KONTENSEMARANG.COM – Kota Semarang mulai bersiap menyambut perhelatan Musabaqah Tilawatil Qur'an (MTQ) Nasional XXXI yang dijadwalkan berlangsung pada September 2026.
Hitung mundur ajang keagamaan terbesar di Indonesia ini resmi dimulai lewat peluncuran maskot, logo, dan tema di kawasan Masjid Agung Jawa Tengah (MAJT), Kamis (25/6).
Sebagai tuan rumah, Wali Kota Semarang Agustina Wilujeng meminta seluruh elemen masyarakat untuk ikut andil menyukseskan acara tersebut.
Ia berharap momentum ini dapat menonjolkan citra Semarang sebagai kota yang religius, ramah, dan menjunjung tinggi gotong royong.

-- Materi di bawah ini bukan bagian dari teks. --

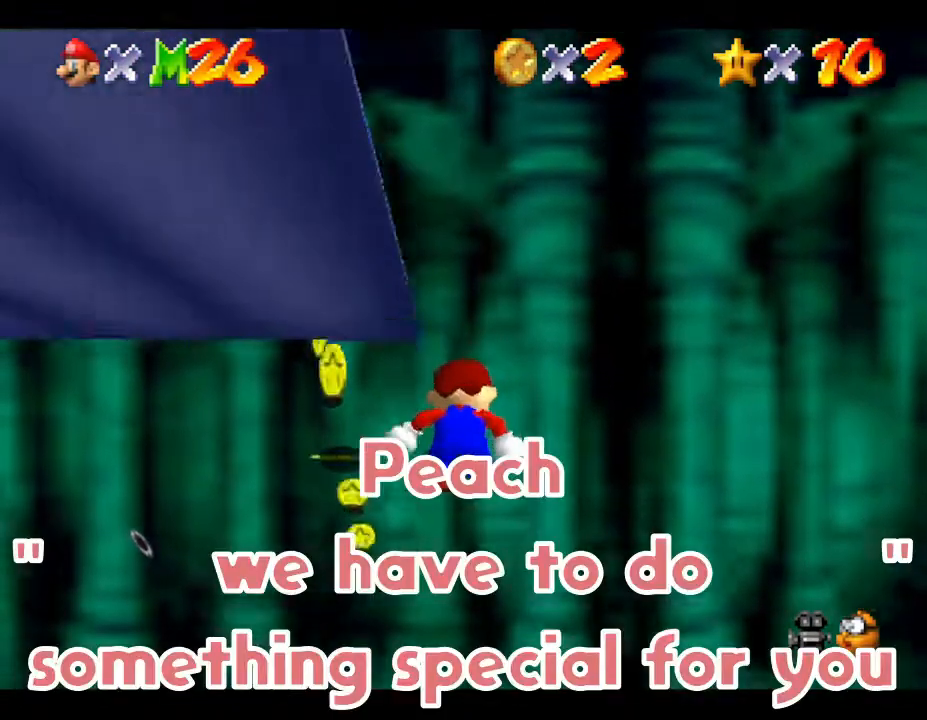
{"buttons": [], "left_stick": "center", "events": []}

"MTQ Nasional bukan hanya milik pemerintah atau peserta yang akan berlomba. Ini adalah hajatan seluruh masyarakat Kota Semarang. Saya mengajak seluruh warga supaya menjadi tuan rumah yang baik, menjaga kebersihan kota, memberikan pelayanan yang ramah, serta ikut menyambut para tamu dari seluruh Indonesia dengan penuh kehangatan," ujar Agustina, Kamis (25/6).
Saat ini, Pemerintah Kota Semarang terus mematangkan berbagai aspek persiapan, mulai dari infrastruktur, kesiapan fasilitas penyelenggaraan, hingga optimalisasi layanan bagi para tamu.
Agustina menekankan bahwa partisipasi publik sangat penting dalam menciptakan iklim kota yang bersahabat.
"Kami ingin seluruh masyarakat ikut merasakan semangat MTQ Nasional. Mari kita sukseskan bersama agar para tamu membawa pulang kesan bahwa Semarang adalah kota yang nyaman, toleran, bersih, dan selalu menyambut siapa pun dengan hati yang terbuka," katanya.
Selain sebagai wadah syiar agama, MTQ Nasional XXXI diproyeksikan membawa dampak ekonomi yang signifikan.
Berdasarkan estimasi Pemerintah Provinsi Jawa Tengah, sekitar 8.000 kafilah dan tamu dari seluruh Indonesia akan memadati Kota Semarang.